───── Records for the task

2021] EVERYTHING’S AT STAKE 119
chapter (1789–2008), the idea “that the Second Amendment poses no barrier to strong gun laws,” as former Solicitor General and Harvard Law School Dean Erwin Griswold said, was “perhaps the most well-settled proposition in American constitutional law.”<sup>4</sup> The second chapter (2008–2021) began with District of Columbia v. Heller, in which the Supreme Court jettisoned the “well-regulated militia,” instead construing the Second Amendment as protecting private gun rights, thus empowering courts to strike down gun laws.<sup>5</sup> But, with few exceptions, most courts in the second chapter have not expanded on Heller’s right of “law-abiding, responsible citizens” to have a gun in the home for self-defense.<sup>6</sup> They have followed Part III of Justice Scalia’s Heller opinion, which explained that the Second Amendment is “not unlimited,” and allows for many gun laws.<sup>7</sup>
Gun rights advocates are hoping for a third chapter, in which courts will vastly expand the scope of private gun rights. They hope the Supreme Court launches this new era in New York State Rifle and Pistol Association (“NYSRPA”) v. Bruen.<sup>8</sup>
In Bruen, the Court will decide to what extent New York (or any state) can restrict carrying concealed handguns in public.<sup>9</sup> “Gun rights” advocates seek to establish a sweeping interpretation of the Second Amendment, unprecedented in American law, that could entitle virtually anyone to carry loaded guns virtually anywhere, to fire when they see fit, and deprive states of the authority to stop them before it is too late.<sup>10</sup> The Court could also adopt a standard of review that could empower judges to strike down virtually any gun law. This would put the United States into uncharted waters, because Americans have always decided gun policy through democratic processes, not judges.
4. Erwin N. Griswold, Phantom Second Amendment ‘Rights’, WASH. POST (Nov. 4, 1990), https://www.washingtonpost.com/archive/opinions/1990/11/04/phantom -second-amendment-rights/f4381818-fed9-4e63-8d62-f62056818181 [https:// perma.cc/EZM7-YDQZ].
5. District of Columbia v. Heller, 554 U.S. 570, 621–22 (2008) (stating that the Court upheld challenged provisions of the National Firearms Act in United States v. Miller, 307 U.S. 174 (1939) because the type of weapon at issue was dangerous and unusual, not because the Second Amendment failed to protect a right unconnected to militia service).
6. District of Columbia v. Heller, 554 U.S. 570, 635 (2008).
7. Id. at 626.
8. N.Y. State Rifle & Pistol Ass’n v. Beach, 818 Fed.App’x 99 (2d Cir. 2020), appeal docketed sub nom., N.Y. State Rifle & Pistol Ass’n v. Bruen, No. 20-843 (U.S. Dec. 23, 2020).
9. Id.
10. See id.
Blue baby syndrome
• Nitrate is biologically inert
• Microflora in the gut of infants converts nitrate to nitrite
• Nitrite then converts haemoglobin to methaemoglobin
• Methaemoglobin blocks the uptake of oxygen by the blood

──────────

Required action
Only lines with the string "converts" belong in the answer; copy each of them from the listing.

Exercise output
• Microflora in the gut of infants converts nitrate to nitrite
• Nitrite then converts haemoglobin to methaemoglobin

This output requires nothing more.